Pin image tags during upgrades so rollback targets are explicit.

Backups

Back up durable state:
StoreContains
Control-plane PostgresWorkspaces, users, members, clusters, sessions, runs, invitations, webhooks
LLM-gateway PostgresMCP registry, gateway metadata, encrypted provider or MCP secrets when using database-backed secrets
External secret managerProvider keys and MCP auth secrets when Vault or another manager is enabled
Redis is used for coordination, rate limits, and transient run/event state.
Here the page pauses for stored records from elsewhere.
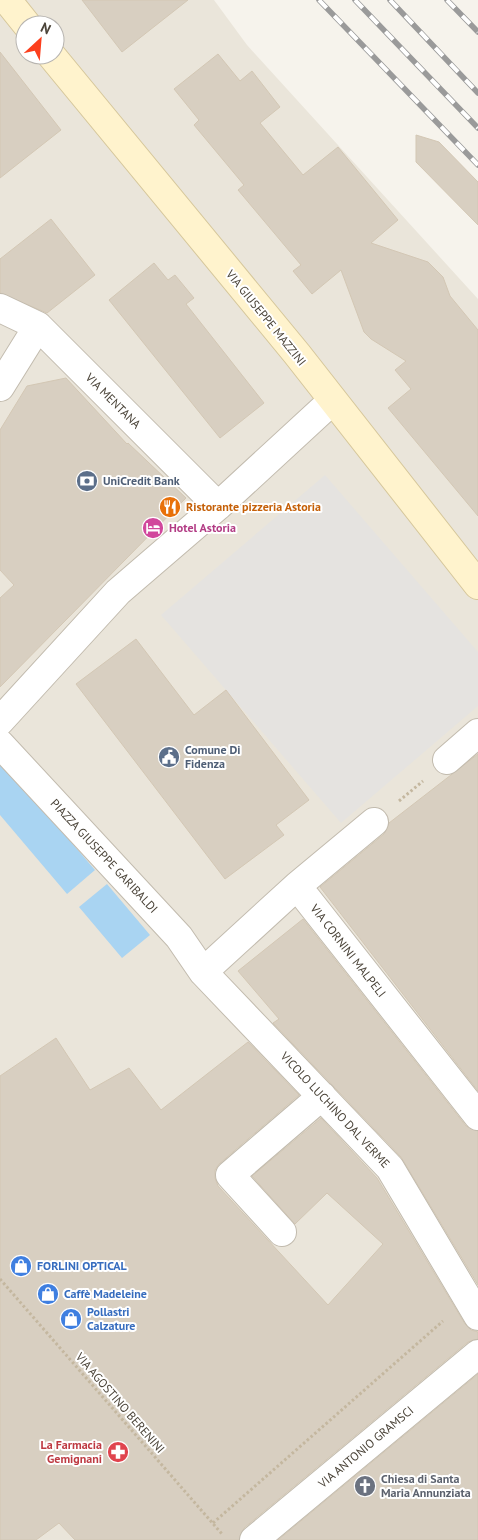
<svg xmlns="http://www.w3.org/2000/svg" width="478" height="1540" font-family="'PT Sans',sans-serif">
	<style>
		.residential { fill: #eae5da; fill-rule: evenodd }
		.parking { fill: #e5e3e0 }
		.water { fill: #a9d4f2 }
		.building { fill: #d8cfc1; stroke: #d3c7b4 }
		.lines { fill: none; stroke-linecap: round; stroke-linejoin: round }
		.street-casing { stroke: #c2bbae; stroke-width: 30 }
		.secondary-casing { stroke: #d6c79b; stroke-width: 30 }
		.path { stroke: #c4b79f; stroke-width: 3; stroke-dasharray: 2.5 2.5; stroke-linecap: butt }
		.street { stroke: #fff; stroke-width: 28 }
		.secondary { stroke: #fff3cd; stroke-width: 28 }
		.rail-casing { stroke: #9a9a9a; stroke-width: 5.5 }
		.rail { stroke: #fff; stroke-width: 4; stroke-dasharray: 11; stroke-linecap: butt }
		.labels { text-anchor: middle; stroke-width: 4; stroke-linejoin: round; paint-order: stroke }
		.street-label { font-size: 12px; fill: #4b4439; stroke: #fff }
		.service-label { font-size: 12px; font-weight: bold; fill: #4e5e75; stroke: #fff; text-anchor: start }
		.food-label { font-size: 12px; font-weight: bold; fill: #c56008; stroke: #fff; text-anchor: start }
		.hotel-label { font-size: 12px; font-weight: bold; fill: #b23c85; stroke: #fff; text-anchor: start }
		.shop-label { font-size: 12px; font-weight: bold; fill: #366cbe; stroke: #fff; text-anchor: start }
		.health-label { font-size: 12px; font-weight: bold; fill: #be3a42; stroke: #fff; text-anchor: end }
		.worship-label { font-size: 12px; font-weight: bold; fill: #5b616d; stroke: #fff; text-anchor: start }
	</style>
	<rect width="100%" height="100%" fill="#f6f3ec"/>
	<path class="residential" d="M0,0H214L247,45L478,299V1540H0ZM25,25H55V55H25Z"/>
	<path class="parking" d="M325,475L478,652V706L341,823L161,615Z"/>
	<path class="water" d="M0,759L95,870L67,894L0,815Z
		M107,884L150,935L122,958L79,907Z"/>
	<path class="building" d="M82,0H188L122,52Z
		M0,52L61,130L0,178Z
		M218,54L240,81L252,71L280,107L260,123L303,175L338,147L398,220L371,243L428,262L443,277L450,296L478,330V516L388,408L411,389L395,370L406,361L371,339L364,332L341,270L312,294L293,271L301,265L238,190L244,185L194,125L199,120L174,89Z
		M416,135L439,142L478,182V225L416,162Z
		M51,219L95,275L47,313L0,293V259Z
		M154,263L168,280L175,275L194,298L186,304L264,403L220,438L109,300Z
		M66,378L127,444L128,443L186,498L0,687V598L14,585L0,570V430L27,386Z
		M136,639L194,715L226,690L309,800L276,825L284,835L225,879L76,684Z
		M478,754V1091L320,887L384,834L389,823Z
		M303,919L466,1126L478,1131V1285L401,1157L273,1023L279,1019L238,971Z
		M56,1038L90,1090L129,1068L161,1110L248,1042L299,1095L219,1164L215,1170V1178L218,1186L328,1305L383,1244L327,1193L295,1224L252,1176L321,1118L377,1178L465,1324L471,1330L478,1332V1339L468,1342L244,1528L239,1540H75L59,1523L36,1540H0V1076Z
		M478,1374V1540H278Z"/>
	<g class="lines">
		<g class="street-casing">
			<path id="street" d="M0,308L38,326L218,506
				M0,387L38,326
				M0,721L118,592L218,506L332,401
				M0,744L179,937L203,972L390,1168L478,1316
				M447,760L478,733
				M297,886L478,1116
				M203,972L297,886L374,822
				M282,1232L230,1175L322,1096
				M254,1540L478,1354"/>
		</g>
		<g class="secondary-casing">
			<path id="secondary" d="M7,0L27,25
				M51,55L297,354L478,585"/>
		</g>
		<path class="path" d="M399,801L423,781
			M0,1279L222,1534
			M213,1523L443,1321"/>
		<use href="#street" class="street"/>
		<use href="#secondary" class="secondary"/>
		<g class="rail-casing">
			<path id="rail" d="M319,0L478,165
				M355,0L478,128
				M390,0L478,93
				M447,0L478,32"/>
		</g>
		<use href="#rail" class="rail"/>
	</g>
	<defs>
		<g id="bank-disc" transform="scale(1.125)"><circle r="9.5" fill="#5c6f8a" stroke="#fff"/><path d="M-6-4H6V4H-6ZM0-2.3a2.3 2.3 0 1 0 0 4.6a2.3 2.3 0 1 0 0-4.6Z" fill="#fff"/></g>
		<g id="restaurant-disc" transform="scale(1.125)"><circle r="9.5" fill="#e8710a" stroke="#fff"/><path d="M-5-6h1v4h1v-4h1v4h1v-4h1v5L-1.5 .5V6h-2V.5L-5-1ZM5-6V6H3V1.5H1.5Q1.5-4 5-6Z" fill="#fff"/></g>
		<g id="hotel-disc" transform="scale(1.125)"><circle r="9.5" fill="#d1479c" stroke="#fff"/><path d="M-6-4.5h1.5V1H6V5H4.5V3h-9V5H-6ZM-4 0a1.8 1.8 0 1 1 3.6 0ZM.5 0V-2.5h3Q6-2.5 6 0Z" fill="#fff"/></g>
		<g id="civic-disc" transform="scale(1.125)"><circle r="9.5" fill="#5c6f8a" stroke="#fff"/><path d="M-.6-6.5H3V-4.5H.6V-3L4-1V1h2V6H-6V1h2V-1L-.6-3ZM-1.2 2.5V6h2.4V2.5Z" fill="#fff"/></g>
		<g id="shop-disc" transform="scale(1.125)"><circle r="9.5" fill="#3f7fe0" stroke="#fff"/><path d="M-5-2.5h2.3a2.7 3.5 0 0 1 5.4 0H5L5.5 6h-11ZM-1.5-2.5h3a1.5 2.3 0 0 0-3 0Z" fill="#fff"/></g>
		<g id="pharmacy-disc" transform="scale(1.125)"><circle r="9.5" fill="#e0444e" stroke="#fff"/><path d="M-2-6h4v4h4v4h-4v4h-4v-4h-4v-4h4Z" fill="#fff"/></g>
		<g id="church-disc" transform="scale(1.125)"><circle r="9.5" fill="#6b7280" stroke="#fff"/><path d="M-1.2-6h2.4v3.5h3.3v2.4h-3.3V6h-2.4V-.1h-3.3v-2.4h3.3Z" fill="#fff"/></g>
	</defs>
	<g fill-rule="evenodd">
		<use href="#bank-disc" x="87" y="481"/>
		<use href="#restaurant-disc" x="170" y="507"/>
		<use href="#hotel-disc" x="153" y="528"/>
		<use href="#civic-disc" x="169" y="757"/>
		<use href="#shop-disc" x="21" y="1266"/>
		<use href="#shop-disc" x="48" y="1294"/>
		<use href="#shop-disc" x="71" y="1319"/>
		<use href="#pharmacy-disc" x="118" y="1452"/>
		<use href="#church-disc" x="365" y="1486"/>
	</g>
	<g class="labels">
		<g class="street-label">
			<text transform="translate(266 318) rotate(51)" y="4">VIA GIUSEPPE MAZZINI</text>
			<text transform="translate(113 401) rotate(45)" y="4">VIA MENTANA</text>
			<text transform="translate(104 856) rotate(47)" y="4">PIAZZA GIUSEPPE GARIBALDI</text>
			<text transform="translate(348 951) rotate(52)" y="4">VIA CORNINI MALPELI</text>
			<text transform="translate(335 1110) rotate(47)" y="4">VICOLO LUCHINO DAL VERME</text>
			<text transform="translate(120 1403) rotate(49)" y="4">VIA AGOSTINO BERENINI</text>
			<text transform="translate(366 1447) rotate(-40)" y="4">VIA ANTONIO GRAMSCI</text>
		</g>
		<g class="service-label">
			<text x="103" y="485">UniCredit Bank</text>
			<text x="185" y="754">Comune Di<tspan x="185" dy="14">Fidenza</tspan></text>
		</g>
		<g class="food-label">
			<text x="186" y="511">Ristorante pizzeria Astoria</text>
		</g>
		<g class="hotel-label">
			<text x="169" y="532">Hotel Astoria</text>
		</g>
		<g class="shop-label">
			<text x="37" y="1270">FORLINI OPTICAL</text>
			<text x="64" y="1298">Caffè Madeleine</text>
			<text x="87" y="1316">Pollastri<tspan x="87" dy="14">Calzature</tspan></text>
		</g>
		<g class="health-label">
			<text x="102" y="1449">La Farmacia<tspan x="102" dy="14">Gemignani</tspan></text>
		</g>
		<g class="worship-label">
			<text x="381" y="1483">Chiesa di Santa<tspan x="381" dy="14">Maria Annunziata</tspan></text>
		</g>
	</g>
	<g transform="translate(40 40) rotate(26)"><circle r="24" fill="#ffffff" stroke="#b7b4b0"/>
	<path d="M0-4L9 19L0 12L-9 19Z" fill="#fc3f1d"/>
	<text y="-8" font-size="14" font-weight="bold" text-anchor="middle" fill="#4b4439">N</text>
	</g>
</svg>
Size it for expected run concurrency and event volume.

Health checks

Verify the platform from the outside in:
  • management console loads over TLS,
  • GET /api/v1/me works after sign-in,
  • OIDC callback returns to the management console,
  • a workspace can be created and listed,
  • a k8s agent can connect over WebSocket,
  • a run streams events through GET /api/v1/runs/{runId}/stream,
  • webhooks record delivery attempts for subscribed events.
For production, keep component API docs disabled unless you intentionally expose them on a protected network.

Logs to inspect

SymptomStart with
Sign-in failsControl-plane logs and OIDC provider redirect URI/client settings
Console cannot call APIManagement console runtime config, CORS, ingress, and cookie settings
Agent disconnectedk8s agent logs, control-plane WebSocket logs, agent key, outbound network policy
Runs stuck pendingControl-plane dispatch logs, execution-engine logs, Redis connectivity
Model calls failLLM-gateway logs, provider keys, run JWT claims, provider allow-list
MCP tools failGateway egress policy, MCP server discovery, auth secret lookup
Webhook verification failsConsumer raw-body handling, timestamp, signature header, subscription secret

Rate limits and budgets

Use both platform and gateway limits:
  • run max runtime,
  • max steps,
  • max tool calls,
  • duplicate tool-call cap,
  • max output tokens,
  • per-window LLM request limits,
  • per-window tool-call limits.
Keep read-write runs limited to roles and clusters where remediation is expected.

Secret rotation

Rotate secrets with service-specific rollout plans:
Secret typeRotation impact
OIDC client secretBrowser sign-in can fail until control-plane pods reload the new value
Internal service tokensRotate paired services together or support overlap during rollout
Agent keysUse the control-plane agent-key rotation flow per cluster
Provider API keysUpdate the gateway secret backend, then verify a read-only run
Webhook signing secretsCreate or rotate the subscription secret and update the consumer
Do not reuse internal service tokens across environments.

Public route drift

Keep these routes consistent across deployment, OIDC provider settings, docs, and management console runtime config:
  • https://console.acornops.dev/
  • https://acornops.dev/api/v1
  • https://docs.acornops.dev/
  • wss://acornops.dev/api/v1/agent/connect
Default OIDC settings use https://console.acornops.dev/api/v1/auth/oidc/callback so browser session cookies are set on the console origin. If you override the redirect URI, update the provider allow-list and deployment config together. Legacy /docs routes on acornops.dev should redirect to docs.acornops.dev.